Under the requirements, every story on RFE/RL’s websites must carry a disclosure — in large type — that the content was produced by a “foreign agent.” Videos must carry a similar warning, running for 15 seconds. Similar markings are also required on social network posts. The steady increase in restrictions on RFE/RL suggests that even if it complies with these regulations, more onerous ones will follow.
Fines for non-compliance with the labeling requirements totaled $150,000 as of Feb. 10 and could reach $1 million by next month, according to RFE/RL officials. RFE/RL is appealing the fines, arguing the regulations violate press freedom and are technically impossible to comply with. Assuming the appeals fail, the company will be faced with fines it cannot pay, and individual RFE/RL staff could find themselves criminally liable. Authorities have already started declaring some RFE/RL contributors to be “foreign agents,” a dangerous brand for a person to bear in Russia.
RFE/RL is based in Prague and provides news to 23 countries. But its Moscow bureau is key to its services for Russian citizens. The company could return to serving Russians from abroad, but nothing compares to a reporting base inside Russia.
Biden’s Russia team and members of Congress active in foreign affairs presumably have been drawing up a list of inducements and threats that might affect the Kremlin’s behavior in different fields. If they see RFE/RL as a priority, they could dip into those options. On Jan. 22, five Democrats and Republicans on the House Committee on Foreign Affairs threatened new sanctions against Russia to defend the broadcaster.
The U.S. could also retaliate against Russia’s exposed media flank inside the United States.

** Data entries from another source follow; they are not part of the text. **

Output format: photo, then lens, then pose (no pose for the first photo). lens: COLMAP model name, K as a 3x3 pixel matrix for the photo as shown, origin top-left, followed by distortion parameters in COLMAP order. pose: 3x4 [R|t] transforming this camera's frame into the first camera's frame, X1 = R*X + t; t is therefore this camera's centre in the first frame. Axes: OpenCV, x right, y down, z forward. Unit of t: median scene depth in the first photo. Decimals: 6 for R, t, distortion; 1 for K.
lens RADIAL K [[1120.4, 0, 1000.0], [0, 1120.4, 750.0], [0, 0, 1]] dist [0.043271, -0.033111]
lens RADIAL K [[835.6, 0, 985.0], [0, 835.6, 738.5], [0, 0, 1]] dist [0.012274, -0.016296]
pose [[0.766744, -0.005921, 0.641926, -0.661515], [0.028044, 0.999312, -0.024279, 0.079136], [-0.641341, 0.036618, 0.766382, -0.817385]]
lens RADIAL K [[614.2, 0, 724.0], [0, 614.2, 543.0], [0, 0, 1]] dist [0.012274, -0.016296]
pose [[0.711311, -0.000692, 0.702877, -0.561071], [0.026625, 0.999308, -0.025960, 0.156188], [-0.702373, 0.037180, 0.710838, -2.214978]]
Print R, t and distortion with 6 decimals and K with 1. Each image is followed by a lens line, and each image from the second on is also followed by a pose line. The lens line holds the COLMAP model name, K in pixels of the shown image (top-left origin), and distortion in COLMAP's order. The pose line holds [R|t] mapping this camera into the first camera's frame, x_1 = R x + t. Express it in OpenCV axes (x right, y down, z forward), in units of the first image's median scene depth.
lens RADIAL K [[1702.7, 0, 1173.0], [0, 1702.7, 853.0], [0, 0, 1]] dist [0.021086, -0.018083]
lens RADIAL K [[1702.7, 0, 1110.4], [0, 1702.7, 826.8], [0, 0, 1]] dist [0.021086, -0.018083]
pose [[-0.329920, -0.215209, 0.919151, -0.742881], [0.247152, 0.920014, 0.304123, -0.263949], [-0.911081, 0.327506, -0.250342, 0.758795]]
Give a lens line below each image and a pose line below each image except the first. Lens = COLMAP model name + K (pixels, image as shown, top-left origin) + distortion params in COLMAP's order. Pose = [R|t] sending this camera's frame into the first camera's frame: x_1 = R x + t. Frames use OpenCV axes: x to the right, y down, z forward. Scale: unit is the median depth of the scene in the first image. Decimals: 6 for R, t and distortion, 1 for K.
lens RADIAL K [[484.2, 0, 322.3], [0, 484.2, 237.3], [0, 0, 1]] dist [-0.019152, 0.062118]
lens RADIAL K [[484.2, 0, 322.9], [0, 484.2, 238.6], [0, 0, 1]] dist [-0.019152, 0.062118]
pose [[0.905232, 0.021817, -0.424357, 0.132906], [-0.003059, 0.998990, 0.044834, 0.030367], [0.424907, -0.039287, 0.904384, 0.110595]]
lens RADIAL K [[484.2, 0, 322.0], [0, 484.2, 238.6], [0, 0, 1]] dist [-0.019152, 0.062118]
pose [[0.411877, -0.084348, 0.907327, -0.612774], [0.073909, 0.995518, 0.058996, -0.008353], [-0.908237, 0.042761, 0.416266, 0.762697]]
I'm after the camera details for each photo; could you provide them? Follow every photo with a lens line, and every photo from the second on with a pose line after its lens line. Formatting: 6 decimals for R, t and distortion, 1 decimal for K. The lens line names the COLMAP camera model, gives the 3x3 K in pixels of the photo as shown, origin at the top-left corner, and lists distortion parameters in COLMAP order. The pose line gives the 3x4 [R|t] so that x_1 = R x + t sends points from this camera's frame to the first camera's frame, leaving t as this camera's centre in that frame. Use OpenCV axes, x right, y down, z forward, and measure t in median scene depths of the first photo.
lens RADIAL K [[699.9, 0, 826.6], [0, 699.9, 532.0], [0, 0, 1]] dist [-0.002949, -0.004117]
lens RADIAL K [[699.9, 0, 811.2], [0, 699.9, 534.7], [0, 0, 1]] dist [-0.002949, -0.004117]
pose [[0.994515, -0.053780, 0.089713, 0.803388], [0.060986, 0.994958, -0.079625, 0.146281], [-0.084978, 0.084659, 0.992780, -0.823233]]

The Kremlin-financed RT television network runs on cable across the country, and Sputnik radio broadcasts in Washington and Kansas City. Russia claims its foreign agent media laws are simply a “mirror response” to the Justice Department’s requirement that those two outlets register as Russian agents. But the Russian broadcasters carry few if any formal disclosures that they are Russian-run — and have been largely left to operate unmolested.
The great unknown is whether Russia really needs RT and Sputnik, now that it has developed so many other overt and covert ways to influence American opinion. If the U.S. takes action against those outlets, they are certain to posture as paragons of free media, persecuted for political reasons. RFE/RL’s problems, Russia will say, stem from a simple failure to obey some routine regulations — ignoring the impact of those regulations and the Kremlin’s persistent efforts to choke RFE/RL.
The fate of RFE/RL’s Moscow bureau has dimensions going far beyond Russia. It will say much about what Congress and the administration will do to defend all of America’s international broadcasting networks, including the Voice of America, Radio Free Asia, Middle East Broadcasting Networks and Radio-TV Martí. They all frequently operate in hostile environments. The safety of their offices and contributors depends on their foes believing that the U.S. has their backs.
Although Congress funds RFE/RL through a government entity, the U.S. Agency for Global Media, RFE/RL is organized as a private company. It is largely autonomous and has an independent editorial policy. Yet even though it is not a government agency, few observers would see a shutdown of RFE/RL in Russia as anything other than an early Russian success over the new administration and Congress.
As a senator, Biden was a strong advocate for RFE/RL. Actions by him and democracy advocates on Capitol Hill will show where it ranks in their priorities now.